Diversos cientistas suspeitam que o país esteja pulando etapas estabelecidas em protocolos de pesquisa para ter uma vacina mais rapidamente.
A ausência de pesquisas em revistas científicas, revisadas por pares, é um sinal de alarme. Trabalhos de relevância — como uma vacina inédita — são publicados e validados antes de haver registro em órgãos reguladores.
As pesquisas de vacinas contra a covid-19 desenvolvidas por Oxford, por laboratórios chineses e norte-americanos têm dados disponibilizados para a comunidade científica.
Atualmente, seis vacinas estão na fase 3 de ensaios clínicos — etapa anterior à obtenção do registro. São elas: Oxford/AstraZeneca (Reino Unido), Sinovac Biotech (China), Sinopahrm (China), Moderna (EUA), BioNTech/Pfizer (Alemanha/EUA).
O governo do Paraná fechou um acordo com o governo russo para a realização de testes e posterior produção do imunizante no estado. No entanto, a autorização cabe à Anvisa (Agência Nacional de Vigilância Sanitária).
A agência emitiu nota nesta terça-feira em que afirma não ter recebido até o momento pedido para realização de estudo clínico com a vacina da Rússia.

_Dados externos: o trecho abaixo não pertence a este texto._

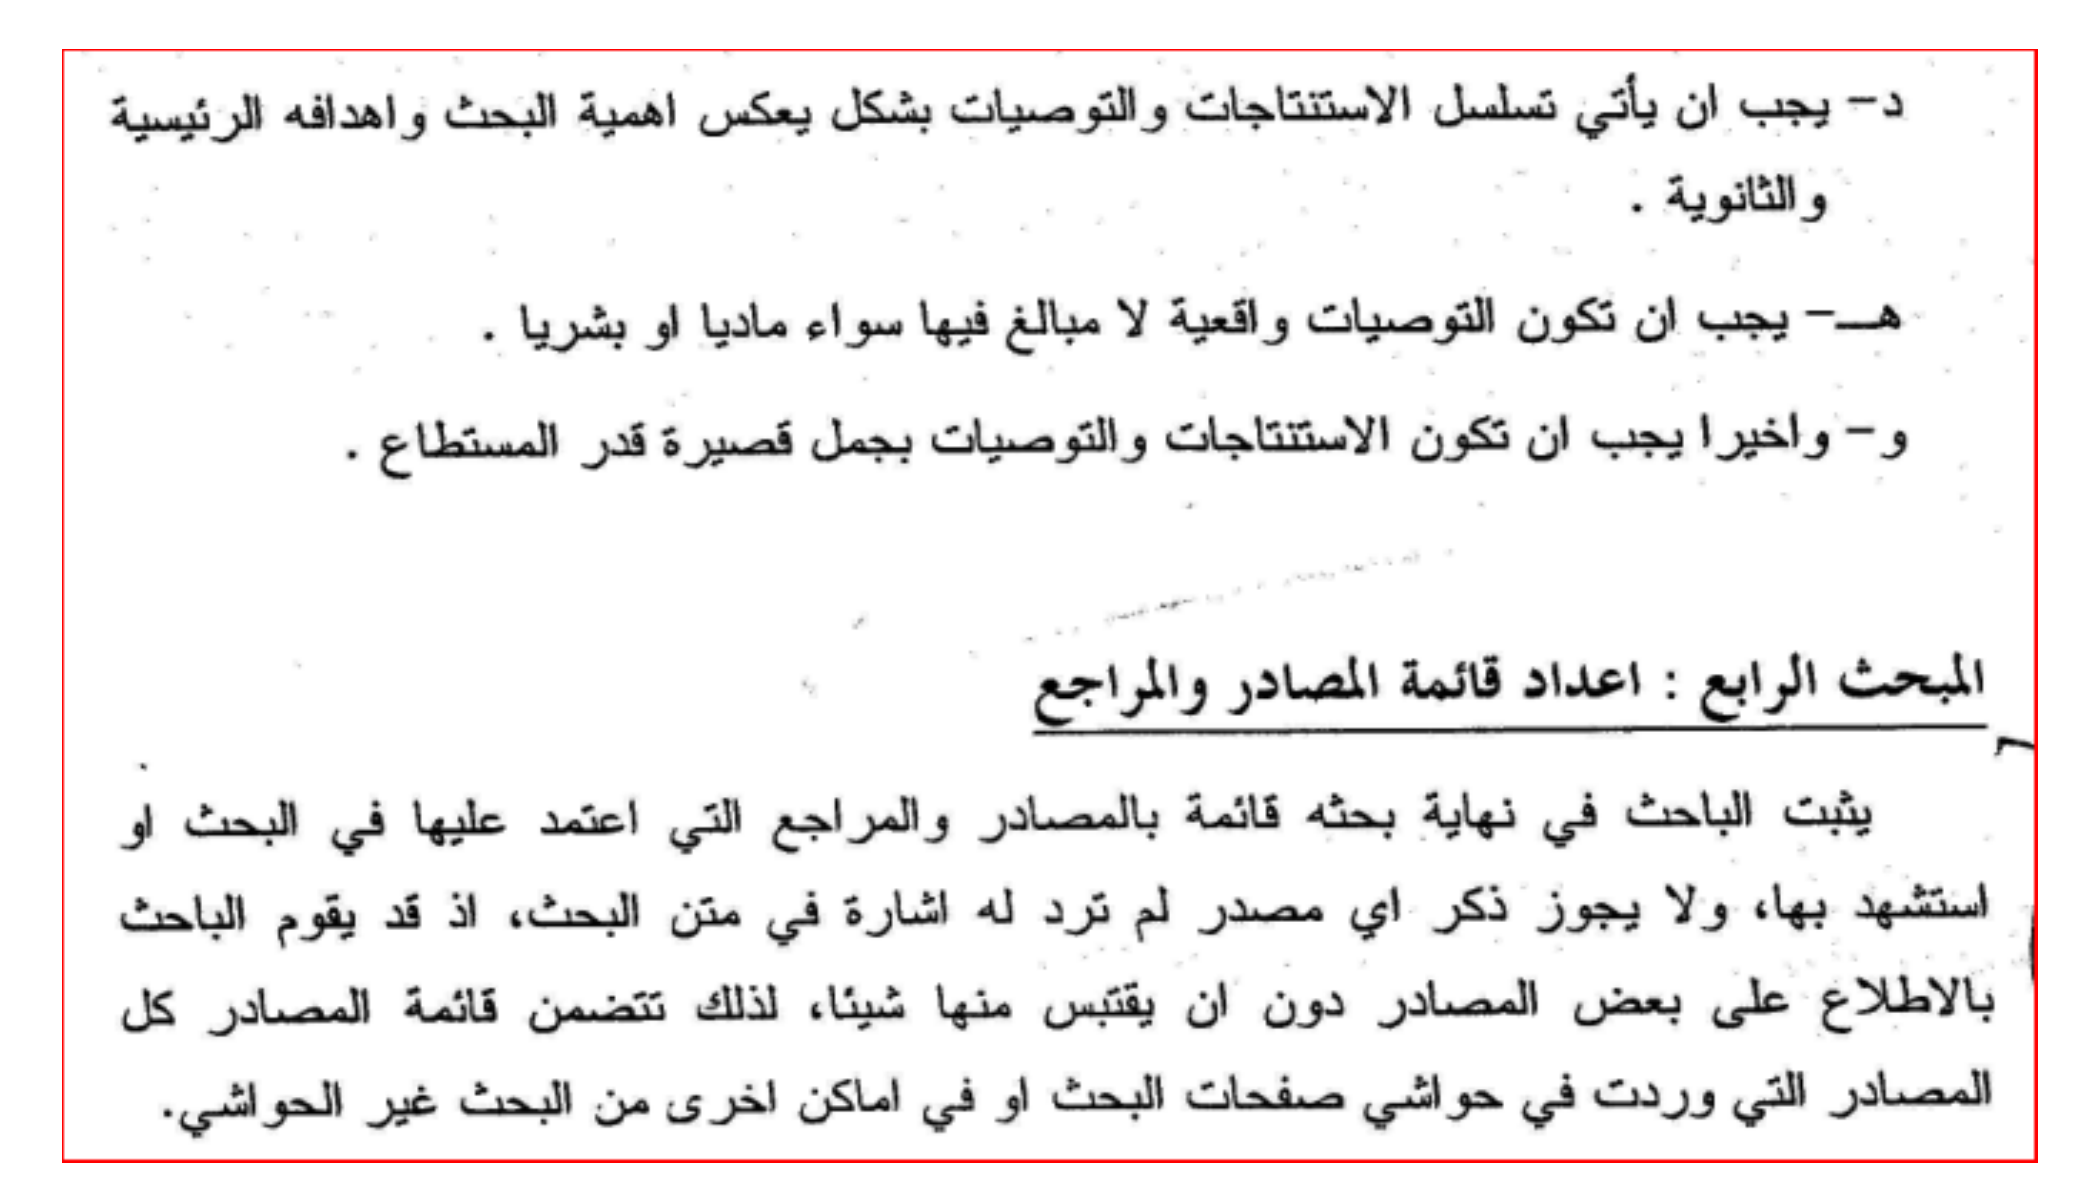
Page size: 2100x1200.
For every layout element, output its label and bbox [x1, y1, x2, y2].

Das seis potenciais vacinas contra a covid-19 que estão na fase 3 de ensaios, três têm autorização da Anvisa para serem testadas no Brasil, a de Oxford; da Sinovach Biotech, que fechou acordo com o Instituto Butantan, em São Paulo; e a da BioNTech/Pfizer.

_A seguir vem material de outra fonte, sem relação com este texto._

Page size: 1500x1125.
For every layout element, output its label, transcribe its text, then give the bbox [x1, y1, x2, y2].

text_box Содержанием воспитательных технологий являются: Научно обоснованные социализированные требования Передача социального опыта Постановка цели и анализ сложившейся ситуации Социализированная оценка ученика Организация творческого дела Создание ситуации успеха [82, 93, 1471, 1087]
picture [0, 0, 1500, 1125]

O Paraná também assinou um acordo com a farmacêutica chinesa Sinopharma para realizar testes de uma vacina, mas a autorização ainda está sendo analisada pela Anvisa.
Apenas estudos amplos e ao longo de alguns meses serão capazes de apontar qual imunizante tem mais potencial. Os resultados de pesquisas das seis vacinas que estão na fase 3 em todo o mundo são promissores.
A expectativa mundial é que haja dados robustos para que uma ou mais vacinas estejam disponíveis no primeiro semestre de 2021.